━━━ EXTRAIT SOURCE

Or, ces chiffres ne représentent qu’une partie des personnes touchées par la COVID-19 longue, puisqu’ils n’incluent que les infections dont il a été démontré qu’elles avaient été acquises en milieu de travail. « Imaginez tous les cas de COVID longue qui ont probablement un lien avec le travail, mais pour lesquels le travailleur n’est plus en mesure d’établir un lien », illustre la Dre Anne Bhéreur, médecin de famille, elle-même aux prises avec la COVID longue depuis décembre 2020.

PHOTO FRANÇOIS ROY, ARCHIVES LA PRESSE

La Dre Anne Bhéreur

Selon le chercheur Simon Décary, professeur de la faculté de médecine et des sciences de la santé de l’Université de Sherbrooke, cette augmentation des cas n’est pas surprenante. « On sait qu’il y a des cas de COVID-19 longue qui passent par-dessus la vaccination. C’est un phénomène qui est vu dans tous les grands pays », avance-t-il.

━━━━━━
━━━ EXTRAIT DES DONNÉES

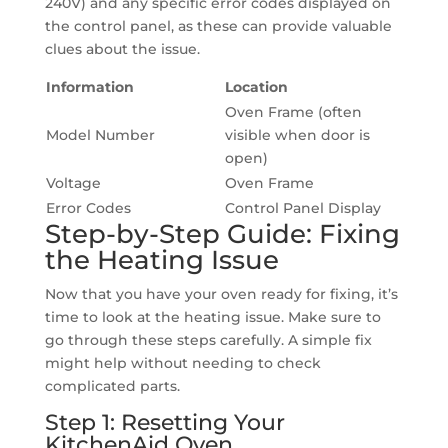
240V) and any specific error codes displayed on
the control panel, as these can provide valuable
clues about the issue.
Information
Location
Oven Frame (often
Model Number
visible when door is
open)
Voltage
Oven Frame
Error Codes
Control Panel Display
Step-by-Step Guide: Fixing
the Heating Issue
Now that you have your oven ready for fixing, it’s
time to look at the heating issue. Make sure to
go through these steps carefully. A simple fix
might help without needing to check
complicated parts.
Step 1: Resetting Your
KitchenAid Oven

━━━━━━

OBJET DE LA TÂCHE:
Répondez aux questions suivantes à partir de l'extrait sur la COVID longue.
(a) Quelles infections les chiffres mentionnés incluent-ils ?
(b) Depuis quand la Dre Anne Bhéreur est-elle aux prises avec la COVID longue ?
(c) Dans quelle faculté et quelle université Simon Décary est-il professeur ?

SOLUTION PROPOSÉE:
(a) Uniquement les infections dont il a été démontré qu'elles avaient été acquises en milieu de travail.
(b) Depuis décembre 2020.
(c) À la faculté de médecine et des sciences de la santé de l'Université de Sherbrooke.